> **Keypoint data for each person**
- Opening Delimiter -

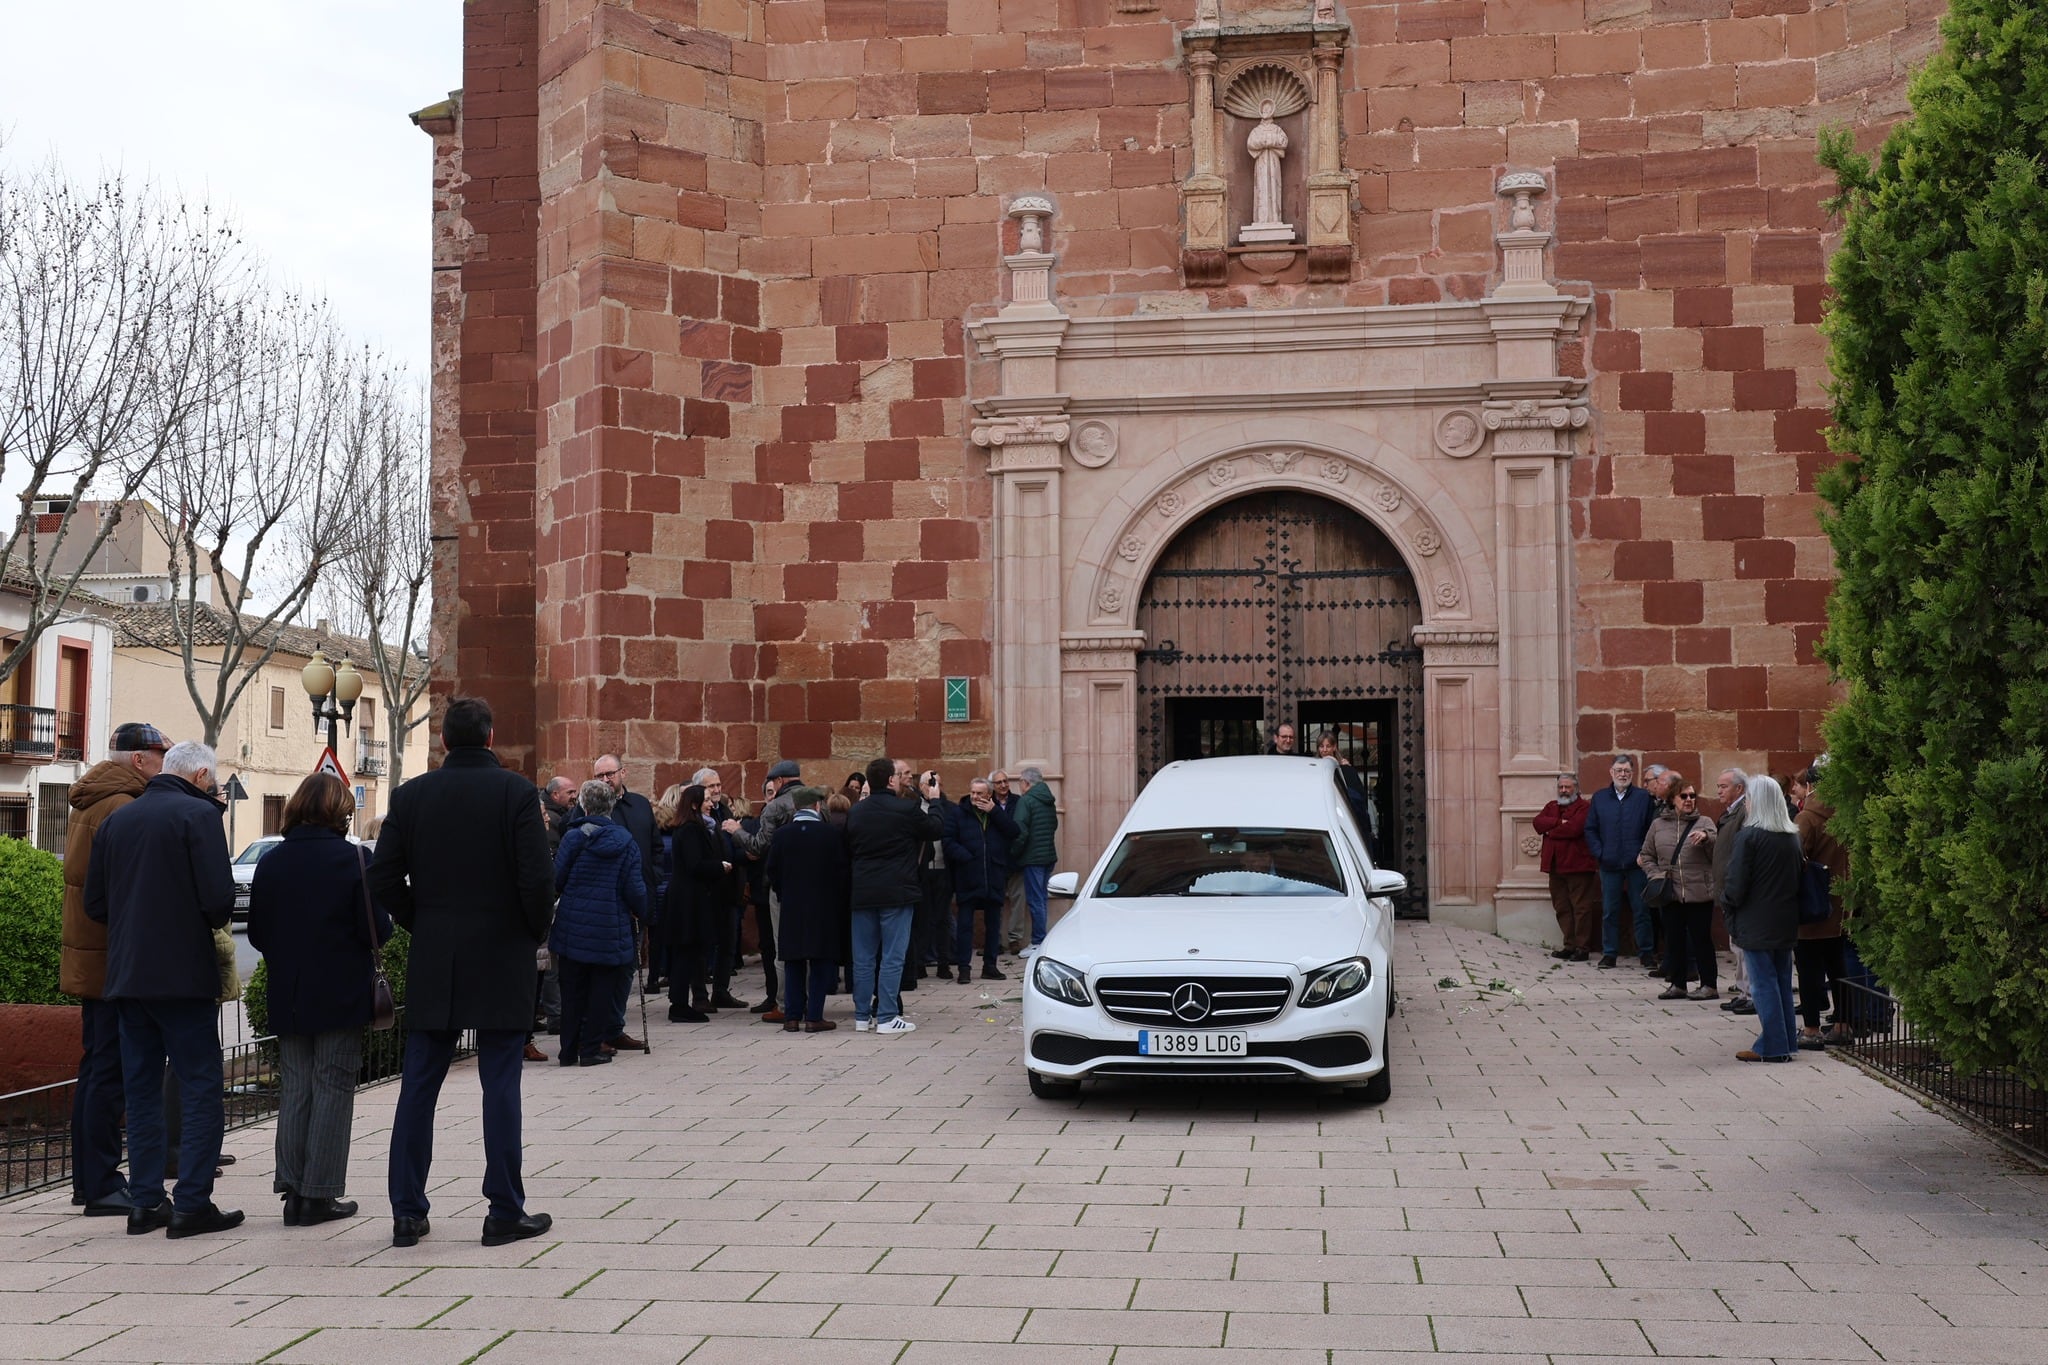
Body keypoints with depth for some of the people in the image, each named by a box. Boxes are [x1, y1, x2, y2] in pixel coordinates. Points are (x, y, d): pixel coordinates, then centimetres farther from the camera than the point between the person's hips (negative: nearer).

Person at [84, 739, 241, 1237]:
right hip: (184, 974, -6)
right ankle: (192, 1204, -3)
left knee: (141, 1088, 12)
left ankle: (145, 1201, 15)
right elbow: (219, 897, -17)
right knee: (200, 1087, -1)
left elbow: (94, 904, 12)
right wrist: (214, 921, 4)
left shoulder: (115, 820, 11)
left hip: (127, 974, 6)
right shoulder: (199, 814, -9)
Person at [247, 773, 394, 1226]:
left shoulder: (271, 862, 2)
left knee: (294, 1088, 12)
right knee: (332, 1090, 3)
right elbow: (376, 928, -14)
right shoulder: (352, 859, -12)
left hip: (288, 997, 4)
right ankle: (319, 1193, 4)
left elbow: (257, 933, 5)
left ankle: (292, 1188, 13)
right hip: (340, 996, -4)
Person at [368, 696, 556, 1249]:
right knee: (500, 1084, 2)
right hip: (501, 960, -3)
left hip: (432, 962, 3)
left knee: (418, 1085, 9)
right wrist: (536, 932, 3)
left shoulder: (411, 794, 2)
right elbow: (537, 877, -13)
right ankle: (505, 1212, 6)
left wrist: (421, 925, 14)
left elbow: (383, 878, 1)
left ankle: (407, 1212, 12)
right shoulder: (516, 792, -8)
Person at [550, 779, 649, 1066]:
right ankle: (591, 1049, 7)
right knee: (602, 989, 7)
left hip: (573, 925, 1)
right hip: (610, 928, -1)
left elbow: (557, 880, -6)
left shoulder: (573, 837, -6)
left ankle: (569, 1050, 14)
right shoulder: (625, 841, -4)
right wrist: (640, 913, 12)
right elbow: (635, 887, -5)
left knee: (572, 989, 10)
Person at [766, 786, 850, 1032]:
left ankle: (792, 1016, 10)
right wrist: (837, 899, 9)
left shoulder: (781, 835, -2)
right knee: (822, 963, 4)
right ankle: (814, 1017, 1)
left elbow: (772, 871, 1)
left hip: (791, 908, 2)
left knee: (793, 963, 10)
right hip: (824, 908, -2)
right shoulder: (832, 835, -8)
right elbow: (843, 870, -4)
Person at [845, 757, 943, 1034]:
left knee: (863, 957, 10)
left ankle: (862, 1016, 15)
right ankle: (887, 1017, 1)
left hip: (862, 894, 5)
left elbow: (848, 850, 12)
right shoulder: (907, 809, -12)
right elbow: (937, 830, 1)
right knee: (892, 957, 1)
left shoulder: (855, 812, 5)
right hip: (896, 893, -5)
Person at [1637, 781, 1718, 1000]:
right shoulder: (1659, 825, 10)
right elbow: (1646, 856, 15)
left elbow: (1717, 852, -9)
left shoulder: (1704, 823, 3)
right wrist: (1656, 874, -1)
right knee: (1674, 939, 8)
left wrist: (1706, 838, -26)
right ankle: (1677, 984, 17)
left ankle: (1709, 985, 7)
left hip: (1699, 893, -3)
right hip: (1671, 893, 3)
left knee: (1701, 939, 0)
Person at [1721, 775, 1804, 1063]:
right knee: (1782, 982, 14)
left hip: (1756, 923, -7)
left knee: (1763, 984, -2)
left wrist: (1727, 903, 3)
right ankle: (1785, 1043, 18)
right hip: (1786, 922, 7)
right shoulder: (1793, 836, 6)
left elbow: (1736, 882, -15)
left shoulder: (1749, 836, -15)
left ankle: (1772, 1046, -1)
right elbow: (1799, 877, 12)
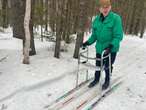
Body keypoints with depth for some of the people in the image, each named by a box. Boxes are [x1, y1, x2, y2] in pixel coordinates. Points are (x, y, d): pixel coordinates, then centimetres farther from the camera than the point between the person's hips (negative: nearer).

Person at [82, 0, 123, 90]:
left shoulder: (116, 18, -15)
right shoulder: (96, 20, 1)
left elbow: (118, 36, -19)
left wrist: (111, 46, -31)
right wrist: (88, 42, -2)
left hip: (111, 49, -4)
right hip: (99, 48, 4)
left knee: (107, 67, 9)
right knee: (98, 65, 16)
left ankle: (107, 81, 36)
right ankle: (96, 79, 41)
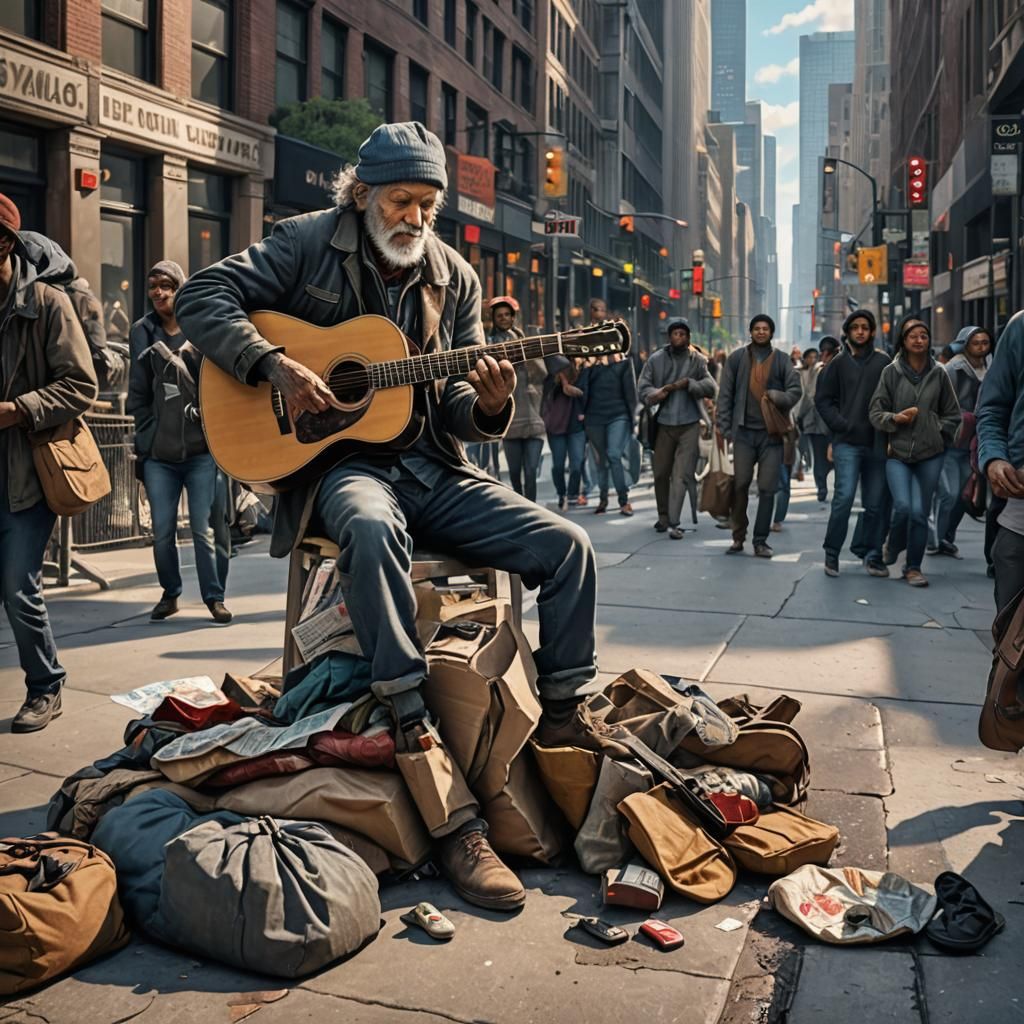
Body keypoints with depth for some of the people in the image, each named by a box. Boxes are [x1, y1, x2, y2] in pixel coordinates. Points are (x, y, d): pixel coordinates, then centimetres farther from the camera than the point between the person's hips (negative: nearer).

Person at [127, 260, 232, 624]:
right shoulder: (142, 331, 9)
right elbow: (138, 392, 12)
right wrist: (147, 433, 8)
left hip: (202, 449, -3)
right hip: (158, 454, 3)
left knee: (205, 529, -2)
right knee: (162, 532, 6)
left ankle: (214, 597, 11)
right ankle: (170, 594, 24)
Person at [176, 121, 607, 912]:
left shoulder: (455, 277, 10)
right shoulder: (308, 243, 1)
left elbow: (453, 408, 10)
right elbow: (203, 298, -5)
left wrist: (486, 406, -15)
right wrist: (274, 365, -20)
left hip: (430, 467, 5)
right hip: (339, 461, -4)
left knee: (566, 545, -12)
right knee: (372, 531, -41)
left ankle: (565, 717, 8)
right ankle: (452, 810, -41)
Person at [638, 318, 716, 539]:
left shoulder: (698, 360, 2)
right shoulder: (656, 359, 4)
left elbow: (711, 387, -5)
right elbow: (642, 387, -1)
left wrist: (689, 383, -19)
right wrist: (655, 394, -21)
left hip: (690, 424, -2)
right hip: (664, 423, 2)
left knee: (682, 475, -7)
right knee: (661, 473, 12)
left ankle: (674, 523, -7)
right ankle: (663, 516, 31)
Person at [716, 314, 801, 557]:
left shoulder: (782, 360, 7)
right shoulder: (737, 358, 6)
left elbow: (795, 390, 2)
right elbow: (725, 395, 5)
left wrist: (777, 396, -18)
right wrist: (724, 427, -2)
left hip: (772, 432, 0)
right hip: (744, 431, 0)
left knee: (767, 489, 1)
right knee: (740, 486, 2)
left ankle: (760, 540, 8)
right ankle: (738, 537, 14)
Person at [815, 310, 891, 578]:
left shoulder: (883, 362, 6)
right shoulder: (839, 362, 5)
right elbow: (823, 399, 6)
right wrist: (841, 425, -5)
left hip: (876, 443, 2)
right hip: (847, 442, -1)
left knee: (876, 503, 5)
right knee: (844, 496, -12)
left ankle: (873, 555, 16)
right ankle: (832, 553, 1)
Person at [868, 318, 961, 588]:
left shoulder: (938, 373, 4)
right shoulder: (891, 372, 0)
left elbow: (952, 415, 12)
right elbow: (875, 412, 2)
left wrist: (936, 434, 0)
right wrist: (895, 418, -15)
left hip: (929, 454, 1)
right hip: (898, 452, -1)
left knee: (920, 512, 0)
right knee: (903, 506, -15)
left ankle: (913, 567, 18)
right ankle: (892, 547, 17)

- Closing Delimiter -

> **Required action**
Copy the listing above word for word, leaving out the pictures.

> **Task solution**
Body keypoints with depth for some of the people in the image, each named by a box. Boxes are [x1, y1, x2, y2] in pixel coordinates. Points are (x, y, d): pixel coordinates, then centimetres farther from the camera than the point between the person's hips (negative: nearer).

Person at [84, 739, 241, 1237]:
right hip: (184, 974, -6)
right ankle: (192, 1204, -3)
left knee: (141, 1088, 12)
left ankle: (145, 1201, 15)
right elbow: (219, 897, -17)
right knee: (200, 1087, -1)
left elbow: (94, 904, 12)
right wrist: (214, 921, 4)
left shoulder: (115, 820, 11)
left hip: (127, 974, 6)
right shoulder: (199, 814, -9)
Person at [247, 773, 394, 1226]:
left shoulder: (271, 862, 2)
left knee: (294, 1088, 12)
right knee: (332, 1090, 3)
right elbow: (376, 928, -14)
right shoulder: (352, 859, -12)
left hip: (288, 997, 4)
right ankle: (319, 1193, 4)
left elbow: (257, 933, 5)
left ankle: (292, 1188, 13)
right hip: (340, 996, -4)
Person at [368, 696, 556, 1249]:
right knee: (500, 1084, 2)
right hip: (501, 960, -3)
left hip: (432, 962, 3)
left knee: (418, 1085, 9)
right wrist: (536, 932, 3)
left shoulder: (411, 794, 2)
right elbow: (537, 877, -13)
right ankle: (505, 1212, 6)
left wrist: (421, 925, 14)
left elbow: (383, 878, 1)
left ankle: (407, 1212, 12)
right shoulder: (516, 792, -8)
Person at [550, 779, 649, 1066]:
right ankle: (591, 1049, 7)
right knee: (602, 989, 7)
left hip: (573, 925, 1)
right hip: (610, 928, -1)
left elbow: (557, 880, -6)
left shoulder: (573, 837, -6)
left ankle: (569, 1050, 14)
right shoulder: (625, 841, -4)
right wrist: (640, 913, 12)
right elbow: (635, 887, -5)
left knee: (572, 989, 10)
Person at [766, 786, 850, 1032]:
left ankle: (792, 1016, 10)
right wrist: (837, 899, 9)
left shoulder: (781, 835, -2)
right knee: (822, 963, 4)
right ankle: (814, 1017, 1)
left elbow: (772, 871, 1)
left hip: (791, 908, 2)
left knee: (793, 963, 10)
right hip: (824, 908, -2)
right shoulder: (832, 835, -8)
right elbow: (843, 870, -4)
Person at [845, 757, 943, 1034]:
left knee: (863, 957, 10)
left ankle: (862, 1016, 15)
right ankle: (887, 1017, 1)
left hip: (862, 894, 5)
left elbow: (848, 850, 12)
right shoulder: (907, 809, -12)
right elbow: (937, 830, 1)
right knee: (892, 957, 1)
left shoulder: (855, 812, 5)
right hip: (896, 893, -5)
Person at [1637, 781, 1718, 1000]:
right shoulder: (1659, 825, 10)
right elbow: (1646, 856, 15)
left elbow: (1717, 852, -9)
left shoulder: (1704, 823, 3)
right wrist: (1656, 874, -1)
right knee: (1674, 939, 8)
left wrist: (1706, 838, -26)
right ankle: (1677, 984, 17)
left ankle: (1709, 985, 7)
left hip: (1699, 893, -3)
right hip: (1671, 893, 3)
left knee: (1701, 939, 0)
Person at [1721, 775, 1804, 1063]:
right knee: (1782, 982, 14)
left hip: (1756, 923, -7)
left knee: (1763, 984, -2)
left wrist: (1727, 903, 3)
right ankle: (1785, 1043, 18)
right hip: (1786, 922, 7)
right shoulder: (1793, 836, 6)
left elbow: (1736, 882, -15)
left shoulder: (1749, 836, -15)
left ankle: (1772, 1046, -1)
right elbow: (1799, 877, 12)
Body keypoints with depth for some of the people in the image, each named by a box. Boxes are [x1, y1, x2, y2] in pixel coordinates. Points are (x, y, d): pixel coordinates, then centimetres farther from the camera than the point between the person's hips (negative: nearer).

Person at [82, 0, 123, 90]:
left shoulder: (116, 18, -15)
right shoulder: (96, 20, 1)
left elbow: (118, 36, -19)
left wrist: (111, 46, -31)
right wrist: (88, 42, -2)
left hip: (111, 49, -4)
right hip: (99, 48, 4)
left knee: (107, 67, 9)
right knee: (98, 65, 16)
left ankle: (107, 81, 36)
right ankle: (96, 79, 41)
Body keypoints with depth for some of the people in the image, each named by a box. Boxes are [x1, y1, x2, y2] in pixel coordinates. Points are (x, y, d): pixel coordinates, then centimetres farther from the camera than the point between the person's hips (negative: nearer).

Person at [127, 260, 232, 624]:
right shoulder: (142, 331, 9)
right elbow: (138, 392, 12)
right wrist: (147, 433, 8)
left hip: (202, 449, -3)
right hip: (158, 454, 3)
left knee: (205, 529, -2)
right knee: (162, 532, 6)
left ankle: (214, 597, 11)
right ankle: (170, 594, 24)
Person at [176, 121, 607, 912]:
left shoulder: (455, 277, 10)
right shoulder: (308, 243, 1)
left elbow: (453, 408, 10)
right elbow: (203, 298, -5)
left wrist: (486, 406, -15)
right wrist: (274, 365, -20)
left hip: (430, 467, 5)
right hip: (339, 461, -4)
left knee: (566, 545, -12)
right knee: (372, 531, -41)
left ankle: (565, 717, 8)
right ankle: (452, 810, -41)
Person at [638, 318, 716, 539]:
left shoulder: (698, 360, 2)
right shoulder: (656, 359, 4)
left elbow: (711, 387, -5)
right elbow: (642, 387, -1)
left wrist: (689, 383, -19)
right wrist: (655, 394, -21)
left hip: (690, 424, -2)
right hip: (664, 423, 2)
left knee: (682, 475, -7)
right knee: (661, 473, 12)
left ankle: (674, 523, -7)
right ankle: (663, 516, 31)
Person at [716, 314, 801, 557]:
left shoulder: (782, 360, 7)
right shoulder: (737, 358, 6)
left elbow: (795, 390, 2)
right elbow: (725, 395, 5)
left wrist: (777, 396, -18)
right wrist: (724, 427, -2)
left hip: (772, 432, 0)
right hip: (744, 431, 0)
left knee: (767, 489, 1)
right knee: (740, 486, 2)
left ankle: (760, 540, 8)
right ankle: (738, 537, 14)
Person at [815, 310, 891, 578]:
left shoulder: (883, 362, 6)
right shoulder: (839, 362, 5)
right elbow: (823, 399, 6)
right wrist: (841, 425, -5)
left hip: (876, 443, 2)
right hip: (847, 442, -1)
left knee: (876, 503, 5)
right knee: (844, 496, -12)
left ankle: (873, 555, 16)
right ankle: (832, 553, 1)
Person at [868, 318, 961, 588]:
left shoulder: (938, 373, 4)
right shoulder: (891, 372, 0)
left elbow: (952, 415, 12)
right elbow: (875, 412, 2)
left wrist: (936, 434, 0)
right wrist: (895, 418, -15)
left hip: (929, 454, 1)
right hip: (898, 452, -1)
left knee: (920, 512, 0)
right knee: (903, 506, -15)
left ankle: (913, 567, 18)
right ankle: (892, 547, 17)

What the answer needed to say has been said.